Menos de 24 horas depois de o governo argentino desistir de sediar a Copa América, por conta do aumento de casos de covid-19 no país, a Conmebol anunciou a transferência do torneio para o Brasil. Embora a entidade sul-americana tenha mostrado agilidade na remarcação das partidas, que serão disputadas entre 11 de junho e 10 de julho, envolvendo o deslocamento de 10 equipes, a decisão traz preocupação a profissionais brasileiros que atuam na área da saúde.
— É um total absurdo. A situação da pandemia não está nem perto de estar controlada no país e estamos na iminência da terceira onda. Trazer a Copa América para cá, ao invés de levar para o Chile ou Uruguai, onde um percentual grande da população está imunizada, é uma temeridade — avalia Pedro Hallal, epidemiologista e ex-reitor da Universidade Federal de Pelotas (UFPel).
— A terceira onda parece estar começando no território nacional inteiro. Claro que temos Estados em situações piores, e o Rio Grande do Sul é um deles. Talvez, a exceção seja Manaus que, ao que parece, o aumento de casos não está tão marcante como em outras capitais. Mas, anunciar um evento esportivo no país em um momento em que os casos estão em crescimento é, no mínimo, temerário. Se fosse uma decisão baseada em dados científicos, não teria sido trazida para o Brasil — completa ele.
Opinião semelhante é dada pelo médico infectologista mineiro Diego Rodrigo Costa, que atua no Hospital Saúde, de Caxias de Sul, e no São João Batista, de Nova Prata.

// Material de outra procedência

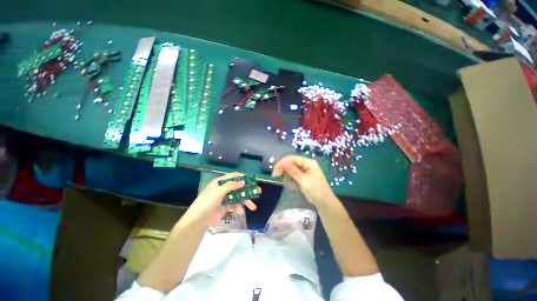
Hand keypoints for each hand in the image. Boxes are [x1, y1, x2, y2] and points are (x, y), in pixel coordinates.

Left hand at [182, 173, 258, 228]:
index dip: (243, 177)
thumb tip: (243, 181)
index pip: (234, 176)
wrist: (197, 222)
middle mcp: (224, 189)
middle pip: (239, 187)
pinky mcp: (226, 207)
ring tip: (253, 207)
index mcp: (220, 182)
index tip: (252, 180)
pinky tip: (241, 213)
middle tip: (258, 192)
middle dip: (248, 190)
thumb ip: (231, 186)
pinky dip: (239, 208)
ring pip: (239, 197)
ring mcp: (225, 198)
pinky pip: (235, 205)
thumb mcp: (218, 192)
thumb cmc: (206, 203)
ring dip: (246, 201)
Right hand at [272, 155, 335, 207]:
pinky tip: (296, 187)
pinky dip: (292, 181)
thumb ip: (293, 171)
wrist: (325, 203)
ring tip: (293, 186)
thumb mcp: (304, 181)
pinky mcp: (303, 177)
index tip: (274, 169)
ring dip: (288, 177)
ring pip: (291, 170)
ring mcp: (305, 171)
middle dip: (283, 170)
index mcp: (309, 163)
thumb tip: (282, 163)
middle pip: (291, 163)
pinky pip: (293, 176)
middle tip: (275, 175)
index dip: (282, 162)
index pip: (292, 158)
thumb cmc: (316, 191)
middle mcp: (306, 165)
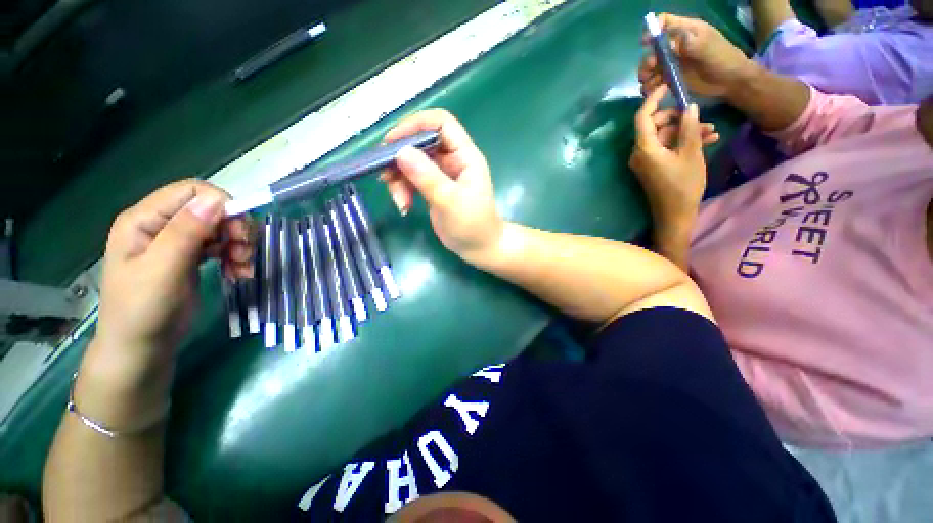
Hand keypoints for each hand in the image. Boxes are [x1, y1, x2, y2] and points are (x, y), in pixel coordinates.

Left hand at [94, 180, 253, 376]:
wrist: (142, 348)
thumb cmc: (143, 311)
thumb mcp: (161, 270)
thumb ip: (185, 232)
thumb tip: (217, 200)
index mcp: (145, 220)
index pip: (191, 191)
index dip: (222, 204)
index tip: (240, 232)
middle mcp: (162, 225)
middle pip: (211, 208)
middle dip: (235, 228)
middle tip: (245, 253)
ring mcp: (177, 242)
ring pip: (221, 227)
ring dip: (240, 245)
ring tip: (243, 268)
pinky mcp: (191, 257)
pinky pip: (222, 246)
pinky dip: (236, 257)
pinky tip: (239, 273)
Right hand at [382, 109, 503, 262]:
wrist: (479, 248)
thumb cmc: (473, 225)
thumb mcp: (451, 201)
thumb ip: (428, 177)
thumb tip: (401, 151)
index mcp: (465, 156)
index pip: (441, 123)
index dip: (416, 125)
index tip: (392, 142)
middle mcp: (453, 160)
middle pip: (420, 144)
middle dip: (400, 158)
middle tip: (385, 175)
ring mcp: (442, 175)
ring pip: (412, 163)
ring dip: (399, 179)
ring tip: (400, 201)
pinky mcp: (433, 189)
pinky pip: (412, 180)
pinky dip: (403, 190)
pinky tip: (404, 206)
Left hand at [629, 85, 709, 226]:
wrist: (675, 214)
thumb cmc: (683, 185)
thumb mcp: (691, 154)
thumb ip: (690, 129)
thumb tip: (689, 107)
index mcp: (644, 148)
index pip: (643, 117)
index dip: (653, 100)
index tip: (667, 85)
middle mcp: (640, 153)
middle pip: (655, 126)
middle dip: (678, 118)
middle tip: (700, 116)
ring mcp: (645, 161)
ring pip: (664, 137)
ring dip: (686, 131)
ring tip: (712, 131)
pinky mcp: (653, 167)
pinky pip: (665, 148)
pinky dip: (682, 143)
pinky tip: (707, 140)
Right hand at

— No momento atual, o Brasil não deveria ter jogo nenhum. Penso que para ter escola e comércio funcionando, deveríamos ter um número de casos por dia muito menor. Hoje, temos de 70 a 80 mil casos. Isso é muito alto se contabilizarmos a população nacional. A pandemia no Brasil está descontrolada e a vacinação está muito lenta. Então, é uma tempestade perfeita. O povo está se movimentando, os casos estão aumentando e ainda vem um evento esportivo de grande porte para o país — analisa.
Em nota publicada em seu site oficial, a Conmebol ressaltou a experiência do Brasil na realização de eventos esportivos recentemente, como a Copa do Mundo de 2014 e última Copa América, realizada em 2019. As cidades que sediarão os jogos, no entanto, ainda não foram divulgadas pela entidade.
De acordo com o site ge.globo, como as competições nacionais — como Brasileirão e Copa do Brasil — não serão interrompidas, a escolha deve ser por estádios que não estejam recebendo jogos. Assim, as partidas seriam disputadas em Brasília, Manaus, Recife e Natal.
— Entendo que o Brasil já tenha estrutura, em razão dos estádios. Existem razões de logística para se trazer para cá, mas existem questões anteriores, como a segurança das pessoas. Por mais que se tente fazer bolhas, existem estudos que mostram que estas bolhas não são eficazes para impedir a disseminação do vírus. Certamente, vai haver aumento no contágio e ainda tem a possibilidade da introdução de variantes. Isso representa um risco tanto para nós como para os outros países — completa Hallal.
Presença de público?
Outro temor diz respeito à presença de torcida nos estádios. Embora ainda não tenha se manifestado sobre isso, a Conmebol já abriu um precedente ao permitir que 2,5 mil pessoas acompanhassem a final da Libertadores de 2020, entre Palmeiras e Santos, no final de janeiro, no Maracanã.
— Mesmo que não tenha público, vai movimentar imprensa, torcedores na porta dos hotéis e estádios. E vão jogar em lugares muito distantes, movimentando equipes por aeroportos. Ainda fica difícil avaliar de uma forma geral, mas penso que o Brasil não deveria ter futebol. É como a realização dos Jogos Olímpicos. O Japão tem uma vacinação ainda mais lenta que a do Brasil. Eles também deveriam estar pensando nisso. O Brasil não tem condições de voltar com o comércio, com as aulas, quem dirá com o futebol. Além disso, esta é uma mensagem que se passa para a população. Recebemos muitas informações de futebol clandestino. A mensagem é de vida normal, quando o que vivemos no hospital não é isso. E agora temos pacientes predominantemente jovens, de 40 a 60 anos — conclui Costa.